Cross Purchase Buy-Sell Agreement Example

A cross purchase buy-sell agreement is a legal document that outlines the process by which co-owners of a business can buy or sell each other`s shares in the event that one owner dies, becomes disabled, or wishes to sell their stake in the business. This type of agreement is typically used by small, privately-held companies with two or more owners.

An example of a cross purchase buy-sell agreement might look something like this:

John and Jane are equal owners of ABC Company. They agree that if one of them dies, becomes disabled, or wishes to sell their shares in the company, the other owner has the right to purchase those shares at a predetermined price. The price will be determined by an independent appraisal of the business`s value.

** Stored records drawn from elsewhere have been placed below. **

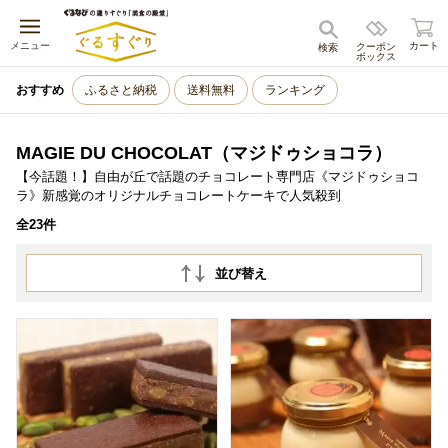
キャンセル
メニュー
カート
クーポン
検索
ボックス
おすすめ
ふるさと納税
送料無料
ランキング
MAGIE DU CHOCOLAT（マジドゥショコラ）
【今話題！】自由が丘で話題のチョコレート専門店《マジドゥショコ
ラ》新感覚のオリジナルチョコレートケーキで人気殺到
全23件
並び替え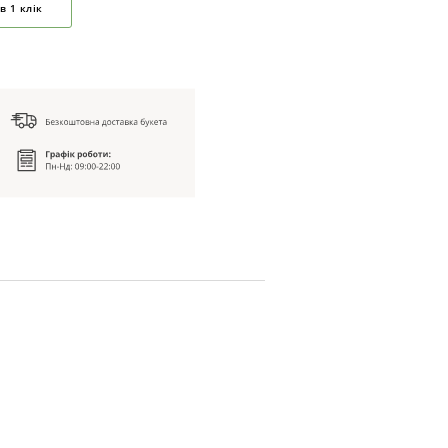
в 1 клік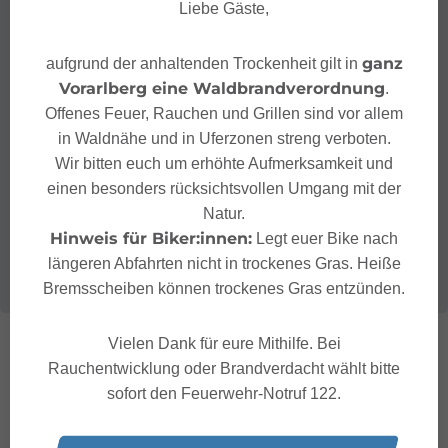
Liebe Gäste,
ganz
aufgrund der anhaltenden Trockenheit gilt in
Vorarlberg eine Waldbrandverordnung
.
Offenes Feuer, Rauchen und Grillen sind vor allem
in Waldnähe und in Uferzonen streng verboten.
Wir bitten euch um erhöhte Aufmerksamkeit und
einen besonders rücksichtsvollen Umgang mit der
Natur.
Hinweis für Biker:innen:
Legt euer Bike nach
längeren Abfahrten nicht in trockenes Gras. Heiße
Bremsscheiben können trockenes Gras entzünden.
Vielen Dank für eure Mithilfe. Bei
Rauchentwicklung oder Brandverdacht wählt bitte
sofort den Feuerwehr-Notruf 122.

If John dies, Jane has the option to purchase his shares at the predetermined price. If Jane becomes disabled, John has the option to purchase her shares at the predetermined price. If either owner wants to sell their shares, they must first offer them to the other owner at the predetermined price before offering them to anyone else.

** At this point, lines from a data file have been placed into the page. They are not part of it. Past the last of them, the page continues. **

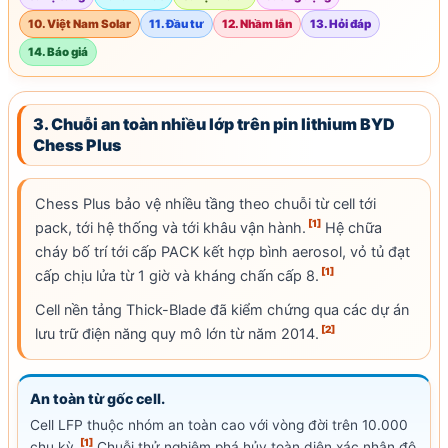
10. Việt Nam Solar
11. Đầu tư
12. Nhầm lẫn
13. Hỏi đáp
14. Báo giá
3. Chuỗi an toàn nhiều lớp trên pin lithium BYD
Chess Plus
Chess Plus bảo vệ nhiều tầng theo chuỗi từ
cell
tới
[1]
pack, tới hệ thống và tới khâu vận hành.
Hệ chữa
cháy bố trí tới cấp PACK kết hợp bình aerosol, vỏ tủ đạt
[1]
cấp chịu lửa từ 1 giờ và kháng chấn cấp 8.
Cell nền tảng Thick-Blade đã kiểm chứng qua các dự án
[2]
lưu trữ điện năng quy mô lớn từ năm 2014.
An toàn từ gốc cell.
Cell
LFP
thuộc nhóm an toàn cao với vòng đời trên 10.000
[1]
chu kỳ.
Chuỗi thử nghiệm phá hủy toàn diện xác nhận độ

In order to fund the purchase of the shares, the owners agree to purchase life insurance policies on each other`s lives, with the proceeds going towards buying out the deceased owner`s shares. They also agree to set aside a portion of the company`s profits to fund the purchase of shares in the event of a disability or voluntary sale.

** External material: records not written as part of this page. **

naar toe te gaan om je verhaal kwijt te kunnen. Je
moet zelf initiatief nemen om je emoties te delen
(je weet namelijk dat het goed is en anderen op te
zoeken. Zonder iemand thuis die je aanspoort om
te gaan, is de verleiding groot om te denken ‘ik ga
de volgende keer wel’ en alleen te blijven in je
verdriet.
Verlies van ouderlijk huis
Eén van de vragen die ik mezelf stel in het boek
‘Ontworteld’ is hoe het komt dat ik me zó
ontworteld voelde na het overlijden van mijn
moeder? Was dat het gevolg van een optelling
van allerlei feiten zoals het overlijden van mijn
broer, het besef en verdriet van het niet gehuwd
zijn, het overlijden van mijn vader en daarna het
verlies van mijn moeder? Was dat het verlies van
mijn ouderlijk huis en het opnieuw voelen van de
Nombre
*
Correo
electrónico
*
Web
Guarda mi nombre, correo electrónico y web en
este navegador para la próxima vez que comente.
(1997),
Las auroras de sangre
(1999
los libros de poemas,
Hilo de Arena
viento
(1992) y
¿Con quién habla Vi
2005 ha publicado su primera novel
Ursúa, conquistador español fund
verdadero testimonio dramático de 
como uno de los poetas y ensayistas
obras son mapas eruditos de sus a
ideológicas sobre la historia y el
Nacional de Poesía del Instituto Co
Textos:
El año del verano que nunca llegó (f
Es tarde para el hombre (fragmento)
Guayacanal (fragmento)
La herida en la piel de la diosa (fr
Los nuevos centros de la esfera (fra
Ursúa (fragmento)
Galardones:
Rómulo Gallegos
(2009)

This type of agreement ensures that there is a smooth transition of ownership in the event that one owner is no longer able or willing to participate in the business. It also helps to ensure that the remaining owner(s) are able to maintain control of the company and keep it running smoothly.

In order to ensure that the agreement is legally binding and enforceable, it is important to have it drafted by an attorney with experience in business law. It should also be reviewed and updated regularly to ensure that it remains relevant and effective. Overall, a cross purchase buy-sell agreement is an essential tool for any business with multiple owners, and can help to protect the interests of all parties involved.